(Image comparison data)
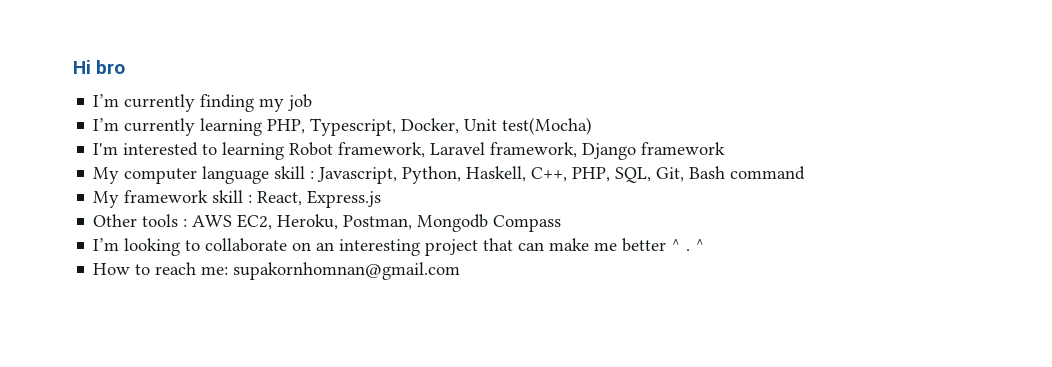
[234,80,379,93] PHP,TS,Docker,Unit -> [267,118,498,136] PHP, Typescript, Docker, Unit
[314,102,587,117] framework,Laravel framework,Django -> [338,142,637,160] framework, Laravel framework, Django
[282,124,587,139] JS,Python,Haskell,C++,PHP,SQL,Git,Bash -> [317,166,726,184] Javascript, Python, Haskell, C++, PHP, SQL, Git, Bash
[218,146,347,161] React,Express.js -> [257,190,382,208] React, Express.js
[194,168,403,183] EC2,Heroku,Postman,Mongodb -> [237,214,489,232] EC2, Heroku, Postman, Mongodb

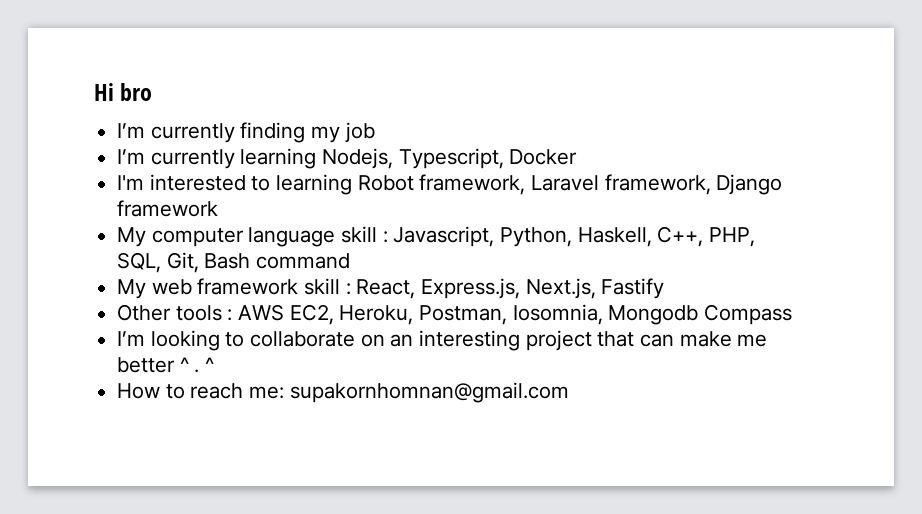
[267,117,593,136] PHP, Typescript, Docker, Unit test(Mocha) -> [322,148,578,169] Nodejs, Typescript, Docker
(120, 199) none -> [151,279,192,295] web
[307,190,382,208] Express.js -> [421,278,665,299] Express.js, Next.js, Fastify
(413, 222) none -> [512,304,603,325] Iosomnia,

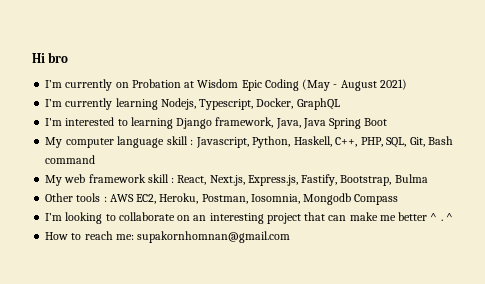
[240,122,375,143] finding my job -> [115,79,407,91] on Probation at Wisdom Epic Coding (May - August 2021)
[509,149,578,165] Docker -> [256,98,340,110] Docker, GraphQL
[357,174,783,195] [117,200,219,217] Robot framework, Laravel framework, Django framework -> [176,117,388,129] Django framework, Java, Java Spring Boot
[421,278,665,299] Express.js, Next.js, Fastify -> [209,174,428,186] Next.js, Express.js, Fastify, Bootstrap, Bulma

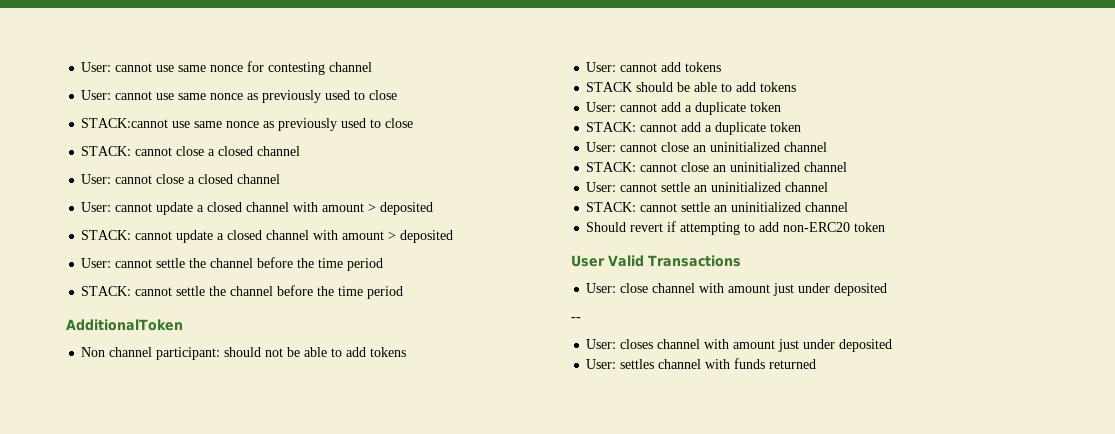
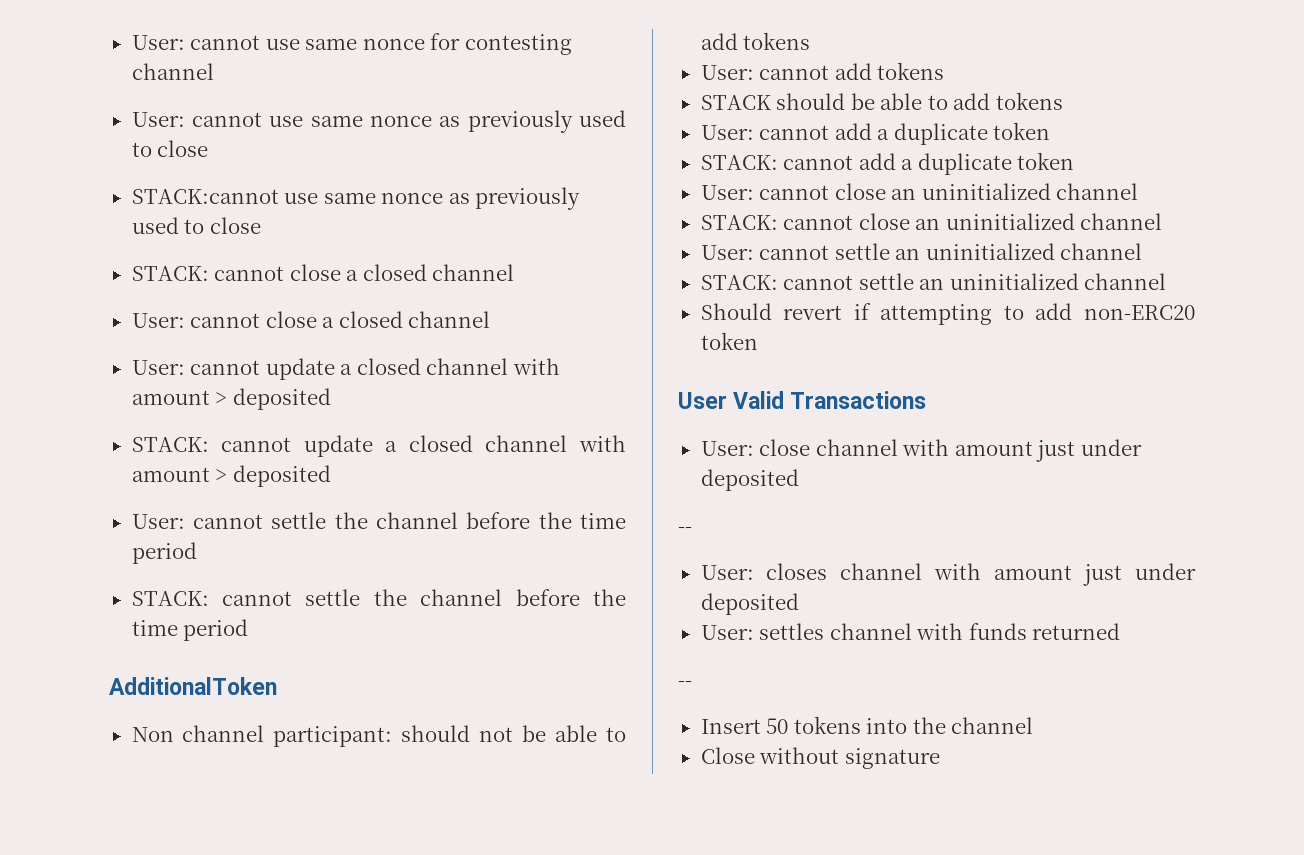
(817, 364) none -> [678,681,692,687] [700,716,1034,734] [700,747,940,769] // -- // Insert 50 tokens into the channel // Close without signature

**WORK TO COMPLETE**
With the pictures excluded, the line containing "[307,190,382,208] Express.js ->" and every line after it through the end of the data above are to be transcribed exactly, and nothing more.

**EXERCISE OUTPUT**
[307,190,382,208] Express.js -> [421,278,665,299] Express.js, Next.js, Fastify
(413, 222) none -> [512,304,603,325] Iosomnia,

[240,122,375,143] finding my job -> [115,79,407,91] on Probation at Wisdom Epic Coding (May - August 2021)
[509,149,578,165] Docker -> [256,98,340,110] Docker, GraphQL
[357,174,783,195] [117,200,219,217] Robot framework, Laravel framework, Django framework -> [176,117,388,129] Django framework, Java, Java Spring Boot
[421,278,665,299] Express.js, Next.js, Fastify -> [209,174,428,186] Next.js, Express.js, Fastify, Bootstrap, Bulma

(817, 364) none -> [678,681,692,687] [700,716,1034,734] [700,747,940,769] // -- // Insert 50 tokens into the channel // Close without signature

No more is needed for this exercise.